Begin at the line below that has "hfov_deg: 48.2" and stop after the line that has "f_number: 2.2". Please restate only those lines, word for word.
Content starts
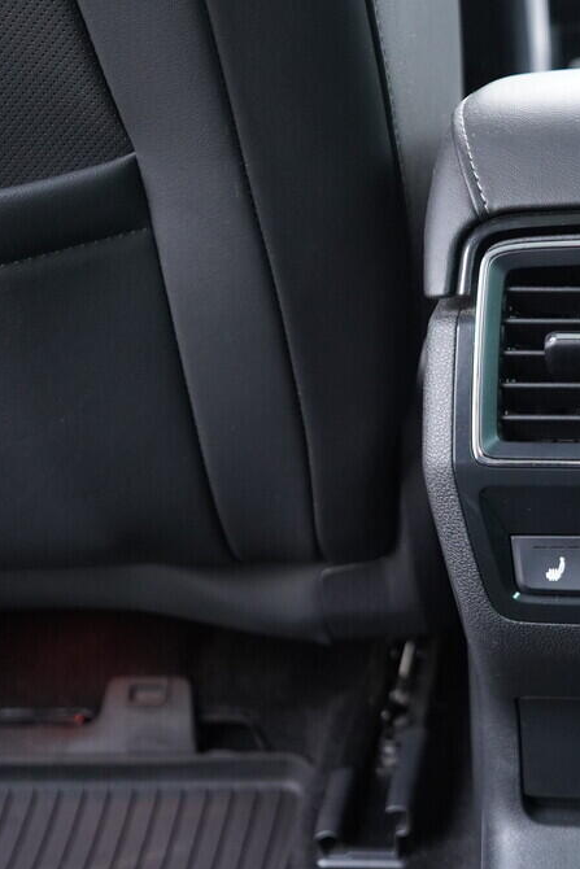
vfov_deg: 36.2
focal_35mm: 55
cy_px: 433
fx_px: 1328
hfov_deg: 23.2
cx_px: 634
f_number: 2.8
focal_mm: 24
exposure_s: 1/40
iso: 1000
Content ends
Content starts
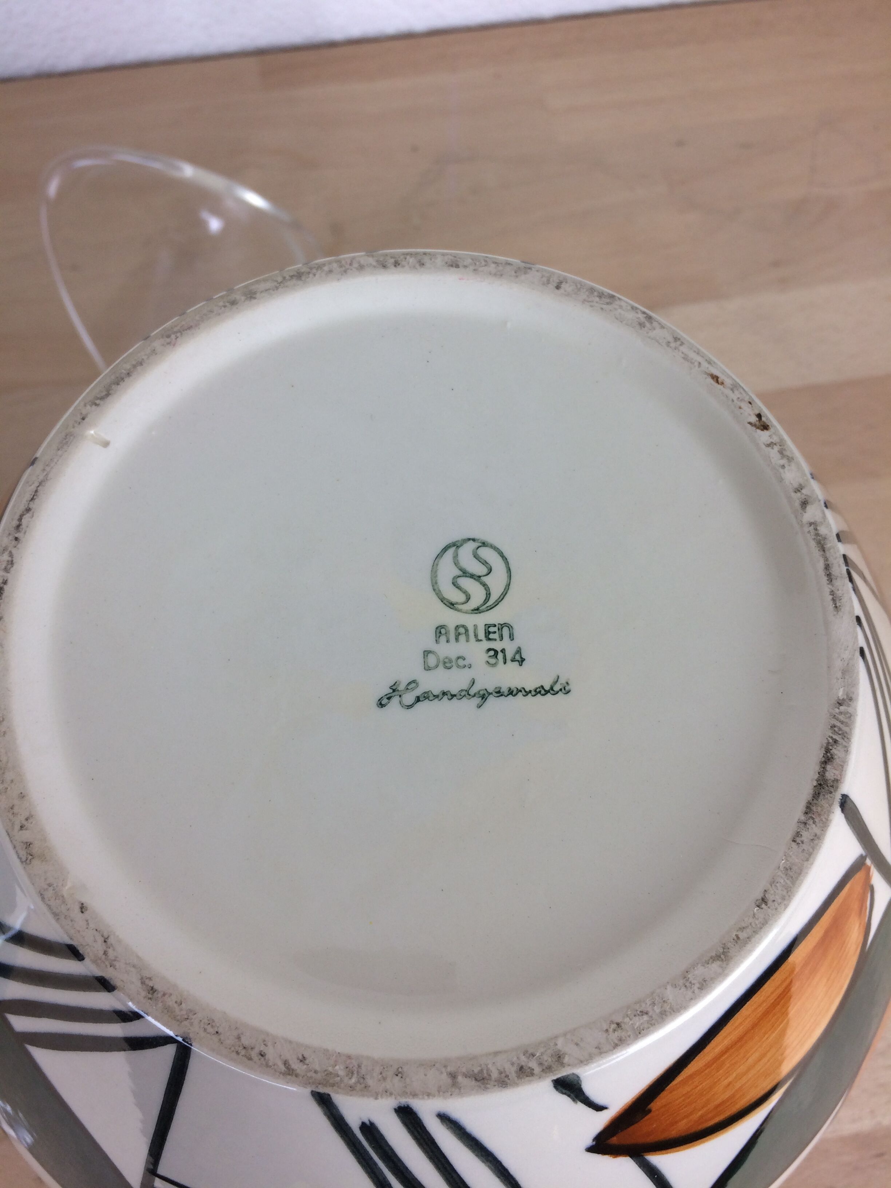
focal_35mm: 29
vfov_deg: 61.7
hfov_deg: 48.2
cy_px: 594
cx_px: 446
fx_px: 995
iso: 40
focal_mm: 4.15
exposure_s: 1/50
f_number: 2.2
Content ends
● SOLUTION BELOW:
hfov_deg: 48.2
cy_px: 594
cx_px: 446
fx_px: 995
iso: 40
focal_mm: 4.15
exposure_s: 1/50
f_number: 2.2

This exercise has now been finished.